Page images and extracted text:
------------------------------------

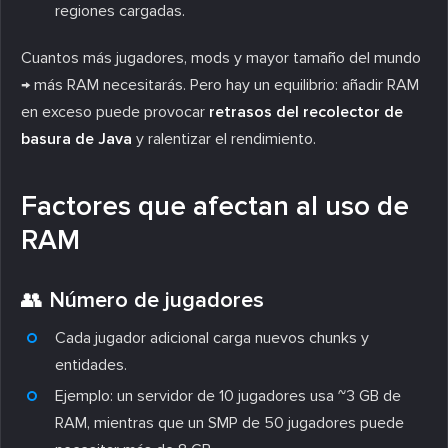
regiones cargadas.
Cuantos más jugadores, mods y mayor tamaño del mundo
→ más RAM necesitarás. Pero hay un equilibrio: añadir RAM
en exceso puede provocar
retrasos del recolector de
basura de Java
y ralentizar el rendimiento.
Factores que afectan al uso de
RAM
👥 Número de jugadores
Cada jugador adicional carga nuevos chunks y
entidades.
Ejemplo: un servidor de 10 jugadores usa ~3 GB de
RAM, mientras que un SMP de 50 jugadores puede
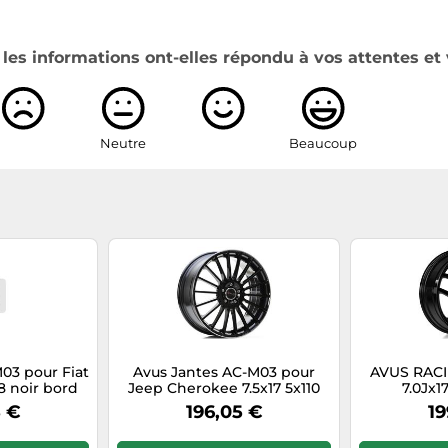
es informations ont-elles répondu à vos attentes et 
Neutre
Beaucoup
03 pour Fiat
Avus Jantes AC-M03 pour
AVUS RACI
8 noir bord
Jeep Cherokee 7.5x17 5x110
7.0Jx1
in
Black Polished Lip AE0
8 €
196,05 €
19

------------------------------------

■ Assignment:
Give the data again exactly as written, with all pictures left out.

■ Response below:
regiones cargadas.
Cuantos más jugadores, mods y mayor tamaño del mundo
→ más RAM necesitarás. Pero hay un equilibrio: añadir RAM
en exceso puede provocar
retrasos del recolector de
basura de Java
y ralentizar el rendimiento.
Factores que afectan al uso de
RAM
👥 Número de jugadores
Cada jugador adicional carga nuevos chunks y
entidades.
Ejemplo: un servidor de 10 jugadores usa ~3 GB de
RAM, mientras que un SMP de 50 jugadores puede
es informations ont-elles répondu à vos attentes et 
Neutre
Beaucoup
03 pour Fiat
Avus Jantes AC-M03 pour
AVUS RACI
8 noir bord
Jeep Cherokee 7.5x17 5x110
7.0Jx1
in
Black Polished Lip AE0
8 €
196,05 €
19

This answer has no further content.